* **WORK REQUIRED**: For the word "element", work out how many lines in the records below contain it and state that count alone.

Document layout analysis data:
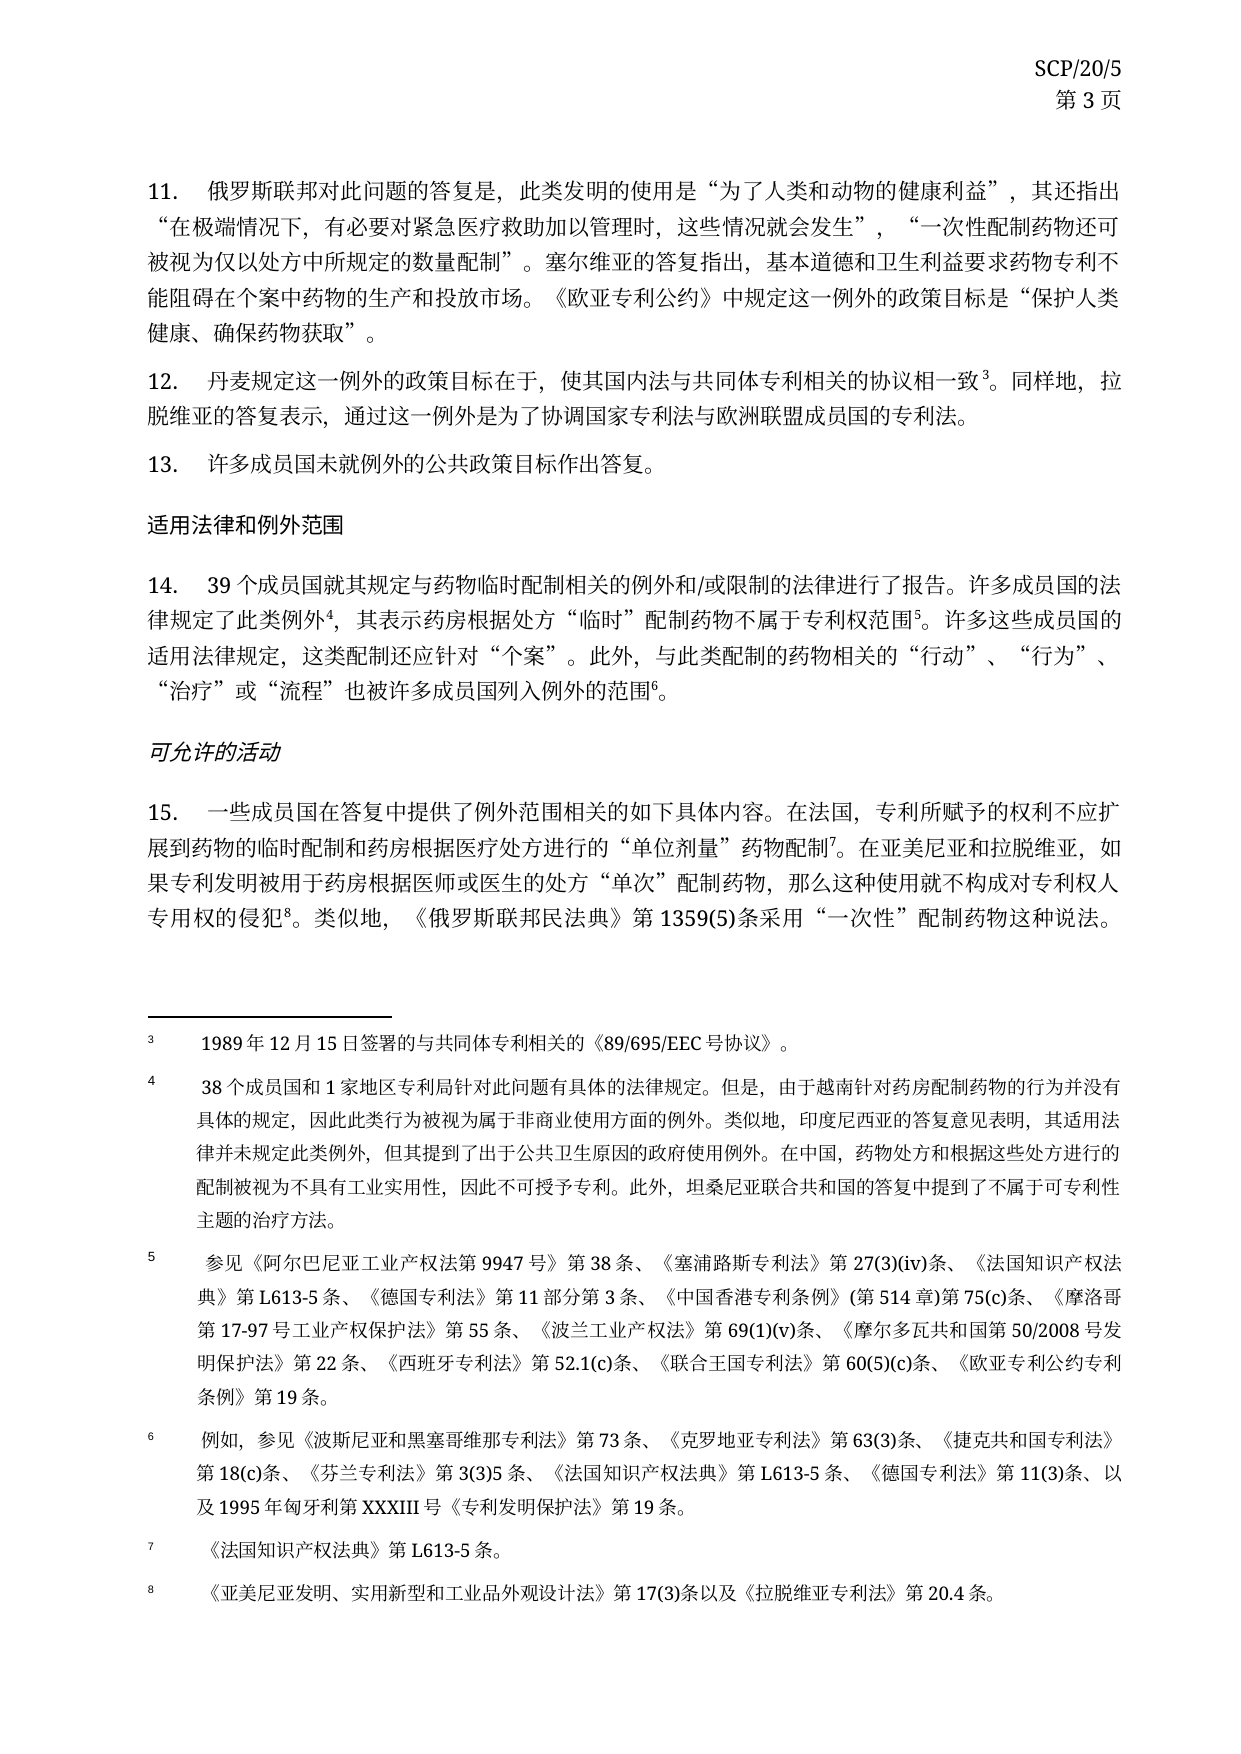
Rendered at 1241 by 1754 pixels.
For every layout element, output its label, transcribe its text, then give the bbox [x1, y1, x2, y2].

text . 许多成员国未就例外的公共政策目标作出答复。 [148, 443, 1122, 479]
text . 39个成员国就其规定与药物临时配制相关的例外和/或限制的法律进行了报告。许多成员国的法律规定了此类例外，其表示药房根据处方“临时”配制药物不属于专利权范围。许多这些成员国的适用法律规定，这类配制还应针对“个案”。此外，与此类配制的药物相关的“行动”、“行为”、“治疗”或“流程”也被许多成员国列入例外的范围。 [148, 564, 1122, 706]
text . 一些成员国在答复中提供了例外范围相关的如下具体内容。在法国，专利所赋予的权利不应扩展到药物的临时配制和药房根据医疗处方进行的“单位剂量”药物配制。在亚美尼亚和拉脱维亚，如果专利发明被用于药房根据医师或医生的处方“单次”配制药物，那么这种使用就不构成对专利权人专用权的侵犯。类似地，《俄罗斯联邦民法典》第1359(5)条采用“一次性”配制药物这种说法。《阿塞拜疆共和国专利法》第23条规定，药物配制应“偶尔”不侵犯专利权人的专有权。与此不同的是，《泰国专利法》规定，专利权人的权利不可扩展到“医生处方所特指药物的配制[……]”。 [148, 791, 1122, 933]
text 可允许的活动 [148, 731, 1122, 766]
text . 俄罗斯联邦对此问题的答复是，此类发明的使用是“为了人类和动物的健康利益”，其还指出“在极端情况下，有必要对紧急医疗救助加以管理时，这些情况就会发生”，“一次性配制药物还可被视为仅以处方中所规定的数量配制”。塞尔维亚的答复指出，基本道德和卫生利益要求药物专利不能阻碍在个案中药物的生产和投放市场。《欧亚专利公约》中规定这一例外的政策目标是“保护人类健康、确保药物获取”。 [148, 171, 1122, 348]
text 适用法律和例外范围 [148, 504, 1122, 539]
text . 丹麦规定这一例外的政策目标在于，使其国内法与共同体专利相关的协议相一致。同样地，拉脱维亚的答复表示，通过这一例外是为了协调国家专利法与欧洲联盟成员国的专利法。 [148, 360, 1122, 431]
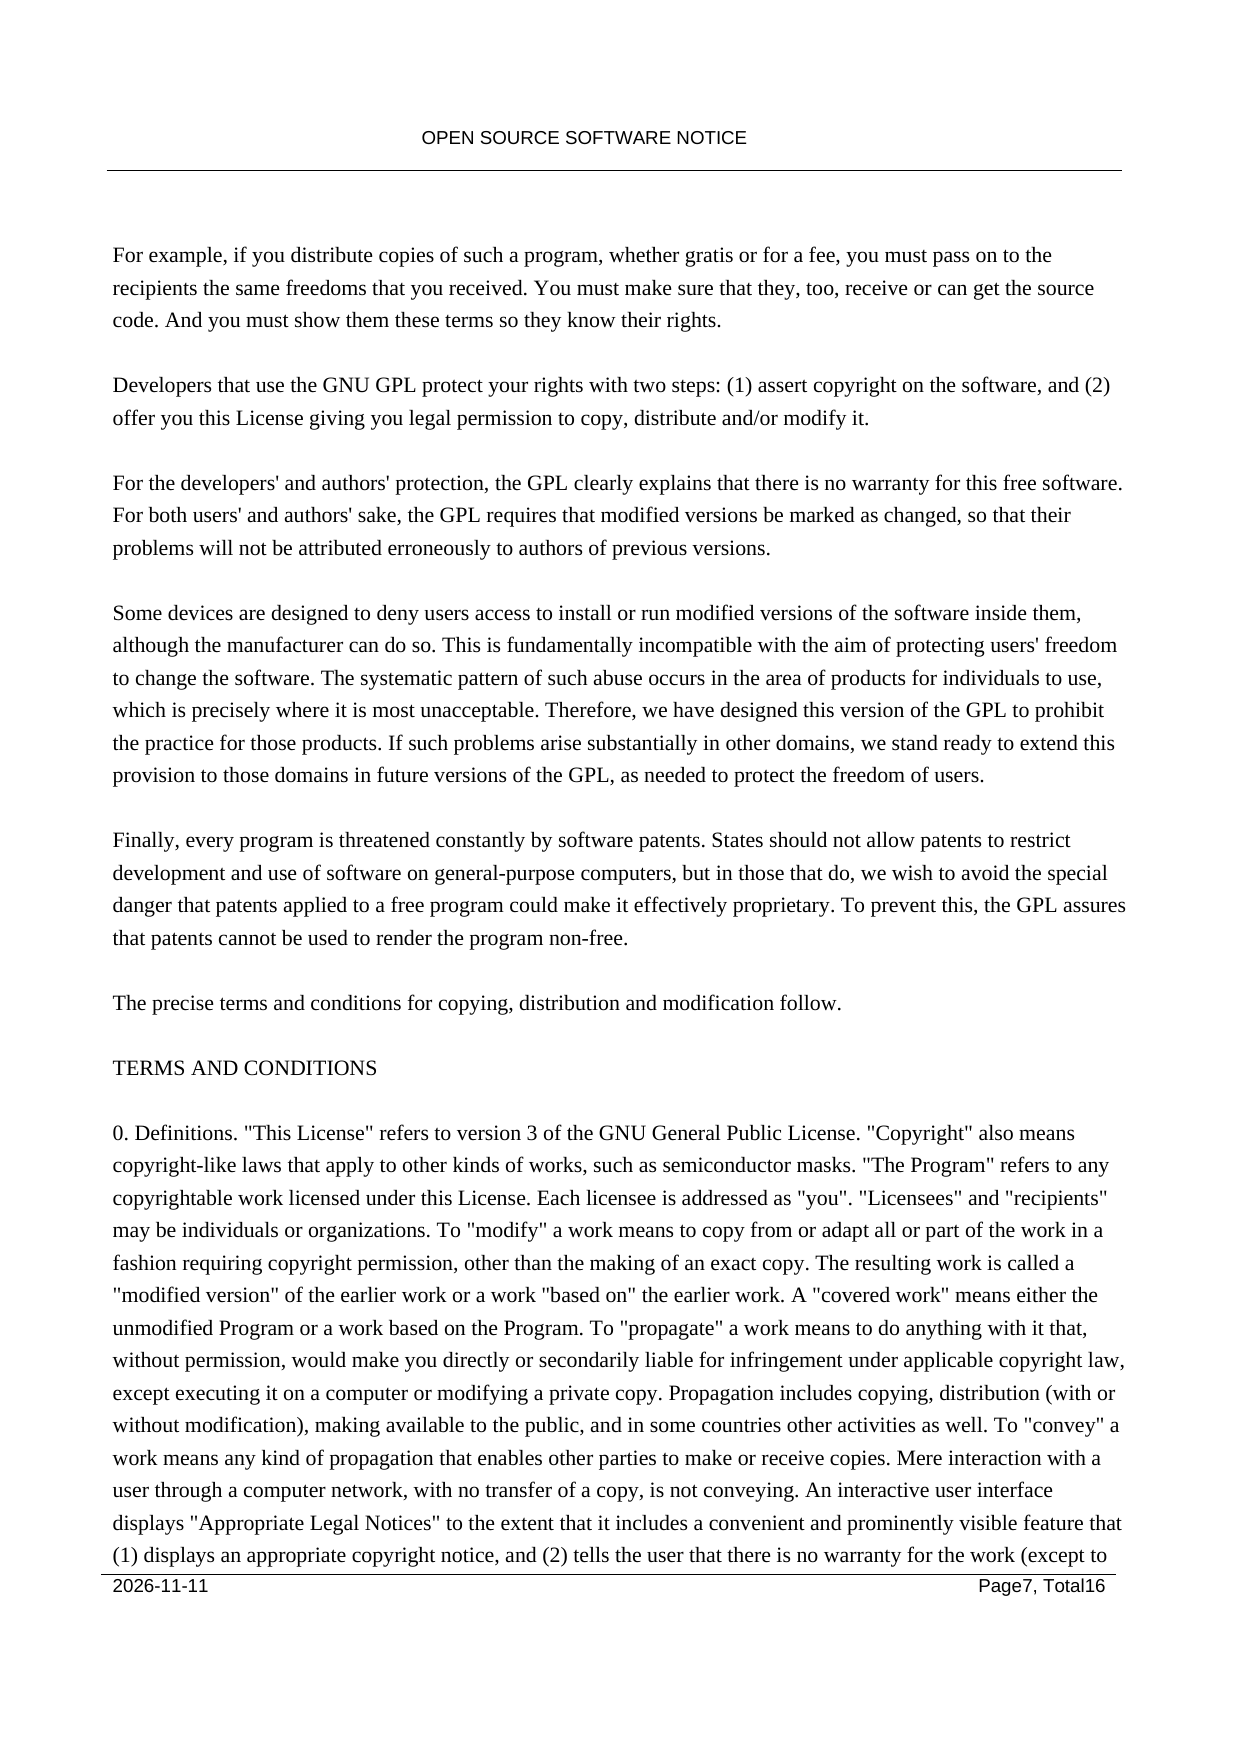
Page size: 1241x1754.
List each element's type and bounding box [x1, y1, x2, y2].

text [112, 206, 1128, 1571]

* **PROBLEM SOLUTION**: 2